RepositoryLifecycle
From oaibp
Main Page >> Data Provider Implementations
Contents |
[edit] Managing the Repository Lifecycle
Managing the lifecycle of an OAI repository is an important part of a data provider's responsibilities. The most visible part of the lifecycle maintenance is to register the data provider with the Open Archives Initiative, but data providers also need to pay attention to other potential changes in the repository (for example, a change to all OAI identifiers in a repository) and the impact of these changes on service providers.
Note: The terms 'repository' and 'data provider' are often used interchangeably, although technically the repository refers to the actual server which can process the OAI verbs and the data provider is the entity responsible for the repository.
[edit] Repository Conformance and Registration
It is a best practice to register an OAI repository with the official OAI registry of data providers. The registry itself is here: http://www.openarchives.org/Register/BrowseSites and the registration site is here: http://www.openarchives.org/data/registerasprovider.html.
The primary benefits of registering a data provider in the official OAI registry are:
- conformance testing to ensure that the data provider meets the OAI specifications;
- once passed, periodic retesting of your repository for conformance;
- publicity of the availability of the repository for harvest; and
- availability for inclusion in other OAI repository registries, including the OAI Registry at UIUC which is the most comprehensive list of OAI data providers currently available. The UIUC registry picks up new data providers on the official OAI site monthly.
Conformance testing is particularly important. If an OAI repository does not pass the conformance testing, it is likely that service providers will have difficulty in harvesting your metadata. Note that the conformance testing offered through the official OAI registry is limited to required pieces of the protocol and does not check the best practices published here.
It is possible to go through the conformance testing and not register your OAI repository. This is a good option for data providers who wish to test their implementations before registering them; or for data providers who are not interested in widely advertising their OAI repository.

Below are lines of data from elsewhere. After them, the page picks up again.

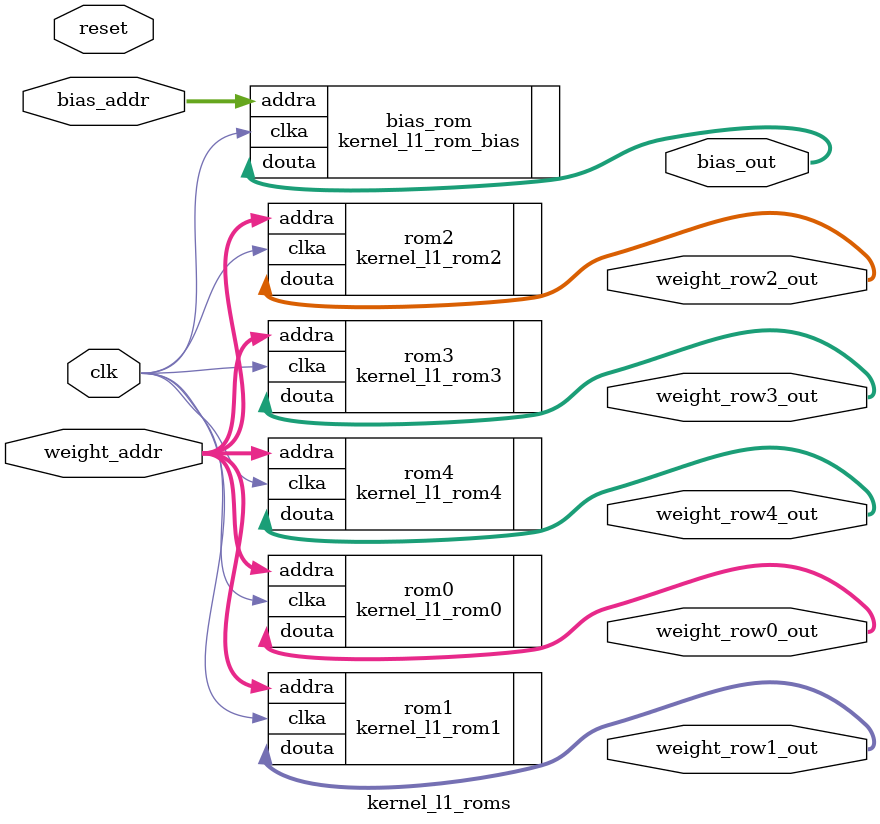
<source format=v>
`timescale 1ns / 1ps


module kernel_l1_roms(
    input clk,
    input reset,
    input [1:0] bias_addr,
    input [4:0] weight_addr,
    output [15:0] weight_row0_out,
    output [15:0] weight_row1_out,
    output [15:0] weight_row2_out,
    output [15:0] weight_row3_out,
    output [15:0] weight_row4_out,
    output [15:0] bias_out
    );
    
    kernel_l1_rom0 rom0 (
      .clka(clk),    // input wire clka
      .addra(weight_addr),  // input wire [4 : 0] addra
      .douta(weight_row0_out)  // output wire [15 : 0] douta
    );
    
    kernel_l1_rom1 rom1 (
      .clka(clk),    // input wire clka
      .addra(weight_addr),  // input wire [4 : 0] addra
      .douta(weight_row1_out)  // output wire [15 : 0] douta
    );
    
    kernel_l1_rom2 rom2 (
      .clka(clk),    // input wire clka
      .addra(weight_addr),  // input wire [4 : 0] addra
      .douta(weight_row2_out)  // output wire [15 : 0] douta
    );
    kernel_l1_rom3 rom3 (
      .clka(clk),    // input wire clka
      .addra(weight_addr),  // input wire [4 : 0] addra
      .douta(weight_row3_out)  // output wire [15 : 0] douta
    );
    kernel_l1_rom4 rom4 (
      .clka(clk),    // input wire clka
      .addra(weight_addr),  // input wire [4 : 0] addra
      .douta(weight_row4_out)  // output wire [15 : 0] douta
    );
    kernel_l1_rom_bias bias_rom (
      .clka(clk),    // input wire clka
      .addra(bias_addr),  // input wire [1 : 0] addra
      .douta(bias_out)  // output wire [15 : 0] douta
    );
endmodule

</source>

[edit] Repository Maintenance
An OAI repository requires a certain level of maintenance in order to guarantee that the information provided is up-to-date. Information included in the Identify response or any of the descriptive containers at the repository or set level should be kept up to date. It is particularly important that the email of the current contact person should be included in the Identify response.
Data providers should make an effort to know who is regularly harvesting their OAI repository. This can be done through checking server logs. Having this information can ease communication issues particularly when there are substantial changes to or downtime for an OAI repository.
If an OAI repository is going to be unavailable for a certain period of time, this should be communicated to the service providers that regularly harvest that repository. A human readable page should also be published with information about how long the repository is likely to be down and contact information for the repository administrator. The repository URL should not lead to a 404 error. The information that the repository will be / is off-line should be mentioned in the repository Identify response, appropriate error messages, and/or a human readable page description.
If the OAI repository's location (baseURL) changes, a redirection mechanism, appropriate harvesting error message, and/or human readable page can help ensure that service providers are informed. Service providers who regularly harvest the OAI repository should be informed directly. The data provider should also ensure to re-register the repository at the OAI site and that all other registries are aware of the updated repository baseURL.
If there are other major changes to the OAI repository (e.g. reorganization of sets, a change in the OAI identifiers used) that will how records are harvested (particularly in incremental harvests), these changes should be communicated with the service providers that regularly harvest the repository.
It can also be useful for data providers to communicate other information about their repository such as the size of the repository, how often the repository changes in terms of number of records and/or sets (see also Sets documentation), and information about rights over the metadata. This information should be communicated with service providers that regularly harvest the repository. This information can also be included in the <description> containers for both the repository and the set. Generally, any information that might have an impact on service provider routines should be communicated, either through direct contact or through repository / set descriptions.
[edit] Repository End of Life
A repository's end of life might be caused by two different situations:
- all of the resources described by the metadata are no longer available or exist
- the data provider can not or is not willing to maintain the OAI repository
In the first case (resources described are no longer available or no longer exist), a data provider should alert service providers that the repository will be taken down, and that service providers should purge metadata included in their aggregations. This can be done through direct contact with service providers and announcements on OAI listservs (such as oai-general and oai-implementers). If the OAI repository supports deleted records, all records should be marked deleted. The repository URL should not lead to a 404 error, but should indicate that the repository has been taken down.
In the second case, if the organization maintaining the OAI repository is no longer able or willing to do this, the data provider should again alert service providers that the repository will be taken down, and that service providers should purge metadata included in their aggregations. However, data providers might also investigate alternative options particularly if the metadata items exposed are relatively static. If the resources described will still be available and will not change, an alternate institution could volunteer to maintain the technical infrastructure of the repository. This could be done through a Static Repository Gateway or a Celestial OAI cache, for example. If an alternate institution is willing to accept the responsibility of the technical maintenance of the repository, then the data provider should ensure that he/she communicates that information as widely as possible.